In 2025, the World Bank published a separate analysis report on Bangladesh’s banking sector. According to that analysis, state-owned banks are the most vulnerable part of the country's banking sector. These state-owned banks control approximately 27 per cent of the country's total banking assets, which is about 12 per cent of GDP. Therefore, the stability of these banks is crucial for the entire financial sector. The latest data shows that the non-performing loan rate in state-owned banks is 46 per cent.
On the other hand, Islami Bank Bangladesh, the country’s largest private sector bank, alone controls 8.7 per cent of the total banking assets. This asset is equivalent to approximately 4.4 per cent of GDP. Therefore, if these two types of banks are not quickly sorted out, the economic risk will increase, spreading the crisis to the entire banking sector. The Association of Bankers, Bangladesh (ABB), which is the organization of bank CEOs, has already expressed concern about such a possibility.
Twenty years ago, former IMF banking expert David Hoelscher and former Swedish central bank governor Stefan Ingves demonstrated through research that the quicker a banking crisis is identified, and measures are taken against problematic banks, the lower the cost of dealing with the crisis.
If delayed, damages increase, and eventually, government expenditure also rises. Referring to that research, the World Bank stated in its 2025 report that delay in intervention will further deteriorate the financial situation and increase the cost of resolution. This is because deeply distressed banks rarely recover on their own strength.
Many promises made by the BNP in their electoral manifesto have attracted voters. The implementation of some promises made in the manifesto has already begun. Even the new budget reflects this. However, though the manifesto mentioned forming a reform commission for the banking sector, there is no mention of it in the budget.
The manifesto stated that an economic reform commission would be formed, comprised of expert economists and researchers, experienced bankers, corporate leaders, and people with administrative expertise. In addition, the manifesto mentioned enhancing the capabilities and powers of Bangladesh Bank and abolishing the Financial Institutions Division of the Ministry of Finance to entrust the governance and supervision of state-owned banks to the central bank.
The last Banking Reform Committee or Commission in Bangladesh was formed 30 years ago, in 1996. It was headed by economist and former advisor Wahiduddin Mahmud.

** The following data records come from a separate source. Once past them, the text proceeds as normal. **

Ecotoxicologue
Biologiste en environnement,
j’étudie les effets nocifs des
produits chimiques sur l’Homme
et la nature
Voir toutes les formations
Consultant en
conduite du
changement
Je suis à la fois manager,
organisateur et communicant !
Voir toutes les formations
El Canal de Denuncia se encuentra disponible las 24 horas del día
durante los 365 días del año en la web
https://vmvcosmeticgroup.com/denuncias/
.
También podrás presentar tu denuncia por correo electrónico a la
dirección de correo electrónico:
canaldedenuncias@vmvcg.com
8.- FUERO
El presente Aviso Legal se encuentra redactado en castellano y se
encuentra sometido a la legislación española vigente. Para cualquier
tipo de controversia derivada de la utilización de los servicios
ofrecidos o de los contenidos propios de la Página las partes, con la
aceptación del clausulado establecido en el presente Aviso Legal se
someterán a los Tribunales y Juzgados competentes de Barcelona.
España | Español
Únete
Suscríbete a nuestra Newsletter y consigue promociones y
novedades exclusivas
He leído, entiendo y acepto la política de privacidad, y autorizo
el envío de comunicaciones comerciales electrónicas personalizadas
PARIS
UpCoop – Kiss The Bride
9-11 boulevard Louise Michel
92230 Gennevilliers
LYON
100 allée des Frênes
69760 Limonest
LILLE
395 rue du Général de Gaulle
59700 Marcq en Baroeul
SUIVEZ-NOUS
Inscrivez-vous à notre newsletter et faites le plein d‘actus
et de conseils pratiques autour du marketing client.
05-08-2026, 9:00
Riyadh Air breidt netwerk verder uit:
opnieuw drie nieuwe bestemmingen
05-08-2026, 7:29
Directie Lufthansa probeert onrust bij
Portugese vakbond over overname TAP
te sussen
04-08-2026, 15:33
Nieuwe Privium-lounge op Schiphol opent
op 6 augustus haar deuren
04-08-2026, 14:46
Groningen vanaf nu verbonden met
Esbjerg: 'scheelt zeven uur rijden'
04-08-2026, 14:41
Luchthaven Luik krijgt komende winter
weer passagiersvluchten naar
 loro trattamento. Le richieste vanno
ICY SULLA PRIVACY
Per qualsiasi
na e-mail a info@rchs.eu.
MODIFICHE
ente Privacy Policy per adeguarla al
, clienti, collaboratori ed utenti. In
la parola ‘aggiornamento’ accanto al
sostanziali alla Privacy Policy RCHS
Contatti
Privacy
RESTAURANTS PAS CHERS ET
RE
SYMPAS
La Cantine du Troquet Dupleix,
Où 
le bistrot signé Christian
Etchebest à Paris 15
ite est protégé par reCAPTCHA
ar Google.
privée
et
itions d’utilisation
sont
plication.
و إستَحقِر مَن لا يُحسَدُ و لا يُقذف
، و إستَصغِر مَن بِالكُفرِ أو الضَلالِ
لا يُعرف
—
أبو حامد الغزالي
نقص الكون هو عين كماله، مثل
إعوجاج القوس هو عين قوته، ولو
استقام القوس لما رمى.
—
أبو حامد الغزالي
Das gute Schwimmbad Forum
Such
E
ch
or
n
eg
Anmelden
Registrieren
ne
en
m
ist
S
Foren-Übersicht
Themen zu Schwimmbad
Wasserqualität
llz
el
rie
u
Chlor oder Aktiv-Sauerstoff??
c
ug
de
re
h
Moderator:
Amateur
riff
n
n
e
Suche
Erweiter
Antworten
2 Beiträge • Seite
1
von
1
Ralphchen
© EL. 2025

Subsequently, during the last Awami League government, when loan scandals occurred one after another, then-Finance Minister Abul Maal Abdul Muhith announced the formation of a banking commission in the 2015-16 fiscal year's budget.
Later, in the 2019-20 fiscal year's budget, subsequent finance minister AHM Mustafa Kamal again mentioned forming a banking commission. However, due to opposition from influential groups, that commission never came into existence, worsening the situation.
The World Bank made 10 recommendations as part of banking sector reform in its report: strengthening the bank restructuring framework, reinforcing deposit protection systems, enhancing governance and risk management in banks, reforming state-owned banks, establishing a strong non-performing loan management framework, enacting comprehensive bankruptcy and resolution laws, enforcing banking regulations strictly, creating an emergency liquidity support framework, following international best practices, and strengthening the independence of Bangladesh Bank.
Now, it remains to be seen whether the new government will form a reform commission or delay further.